Just from two or three whisleblowing gigs.
Here's the thing--we don't subscribe to get-rich-quick schemes, but a big pay day is a f***ing big pay day.

The whistleblower policy of the federal government of Nigeria now guarantees you between 2.5 to 5 percent of recovered loot.


So, here's how it works: If you blow the whistle on any politician, former government official or big man who has stashed looted funds somewhere; and if your whistleblowing leads to the recovery of the loot, you get a decent percentage.

Imagine 5 percent of $50M or 5 percent of $9.8M?

We certainly don't know of any job that guarantees that kind of decent return.
See why we said you're in the wrong job?

In recent times, whistleblowers have contributed to recovery of millions of dollars hidden in bunker and apartments all across Nigeria.

And since politicians can't stop stealing, you'd have essentially nailed yourself a career as a whistleblower if you can just listen to us this very moment.

Here's all you need to become a successful whistleblower:

1. Know someone in the EFCC

The Economic and Financial Crimes Commission (EFCC) has offices and personnel in most States across Nigeria.
Take a trip to one of those offices near where you live and get an EFCC contact person.




Once you cross that off your checklist, congratulations, you are on your way to becoming a successful whistleblower.

2. Monitor your local politician closely

Keep your ears on the ground.
Know where your councillor stops to have beer, where your Senator or House of Reps member eats Nkwobi with Ugba, where your Governor clubs and all that shit.

Chances are that, your favourite politician has been saying a lot in some of these places.

Meet the people who run these places and make friends with them.

Some day, you'll get lucky with some information and once you do, blow the darn whistle.

3. Read the news

Because this is the only way you'll know whether the sums announced in the annual budget are commensurate with the level of development in your community.

And if things aren't adding up, be snooping around until you are ready to blow the whistle.

4. Be an Amebo.

Yeah. Gossip a lot.

A little Gbeborun never killed nobody.
Start conversations with random people in a bus or in the market.

You'll be shocked what that Amala seller knows that you don't.

5. Be friends with politicians

We don't need to tell you how valuable this is.
Politicians look after themselves and can also bring themselves down.

Opposition politicians who covert the position of the incumbent, know all the dirty secrets the incumbent has been concealing.

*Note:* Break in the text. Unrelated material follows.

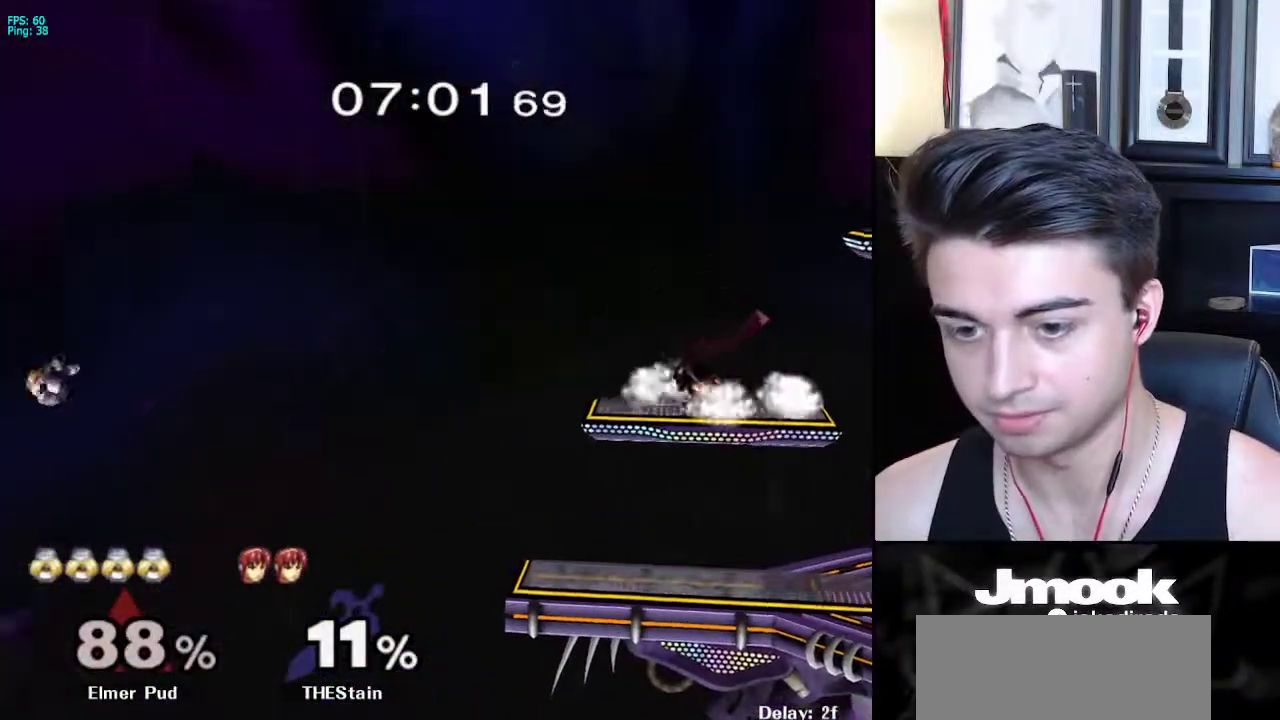
{"buttons": [], "left_stick": "up-right", "right_stick": "center", "events": [[367, "X", "up"], [483, "left_stick", "up-right"]]}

Politicians love to snitch on themselves through third parties.
Make friends with former government officials and opposition politicians.

Because they've been there and done that; and because they want to bring the next guy down to make space for themselves, they are likely to tell you where politician A or B has been hiding his money.

And that place isn't a bank, you can be sure.

6. Get yourself a bulletproof

Because you'll need it.

7. Keep a low profile

Like, after making all the money from whistleblowing, don't shoot yourself in the foot by making noise about it or buying luxury cars and living in posh apartments just because you can.

We know you're now a big boy, but calm down.
Remain the Johnny who lives in Ojuelegba and eats Amala at Shitta in Surulere.

8. Buy a whistle

A real whistle, man.
The type that when you blow, America will know.

Not the referee-type whistle. That one is too shrill to be effective.

Because we care, we'll say throw in a trumpet, a sax and mouth organ into the mix.

Congratulations!

You are now a whistleblower.

Remember to always carry your whistle along, everywhere you go.

There...fixed!

Don't say we never did anything for you.